TASK PROMPT: Go through the material underneath and show every line where the string "click" occurs.

SOURCE DATA:
----------------
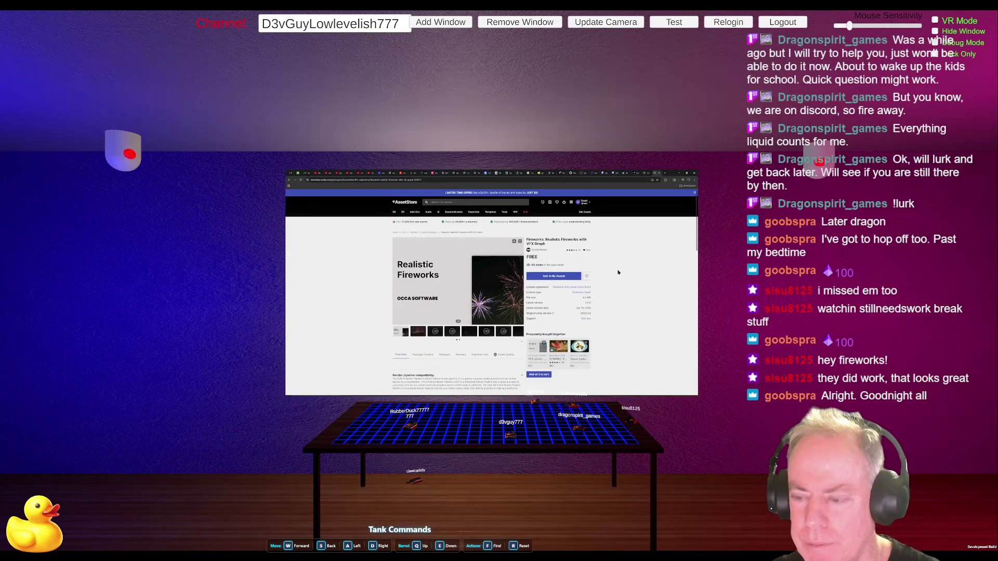
# Step: Add Realistic Fireworks to My Assets accepting the Terms, then send ChatGPT the top-right image question
pyautogui.click(576, 278)
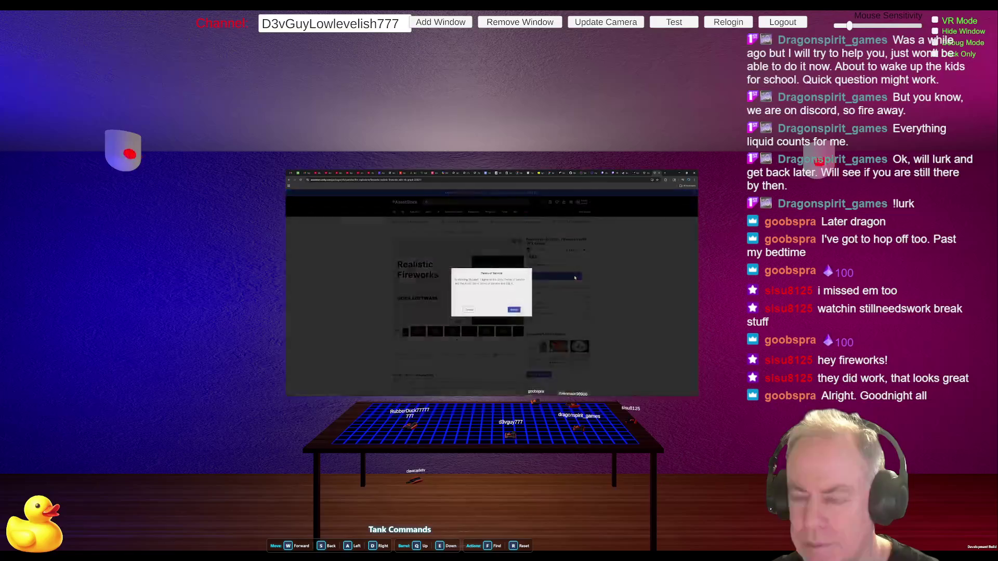
pyautogui.click(515, 310)
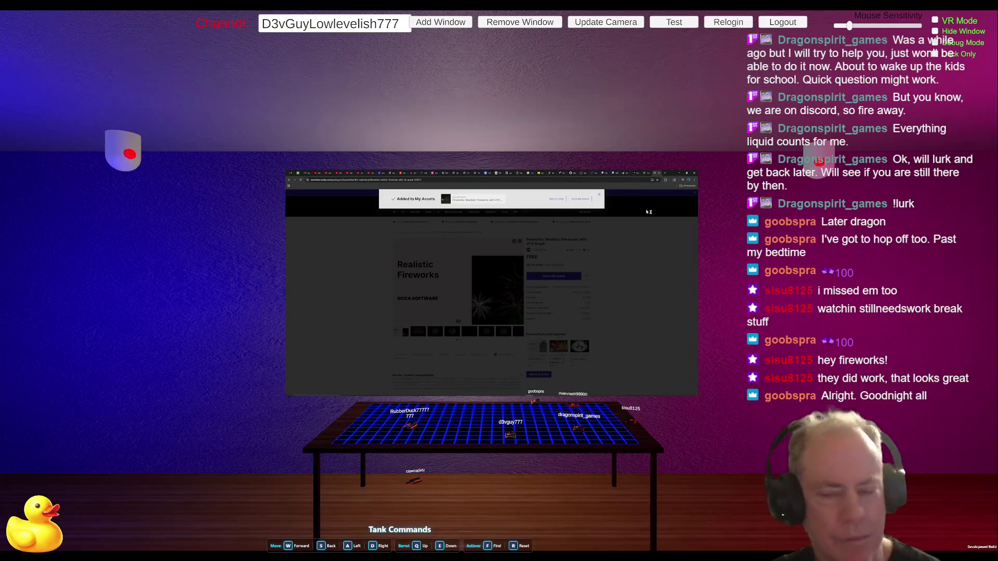
pyautogui.press('alt+Tab')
----------------
WRITTEN ANSWER:
pyautogui.click(576, 278)
pyautogui.click(515, 310)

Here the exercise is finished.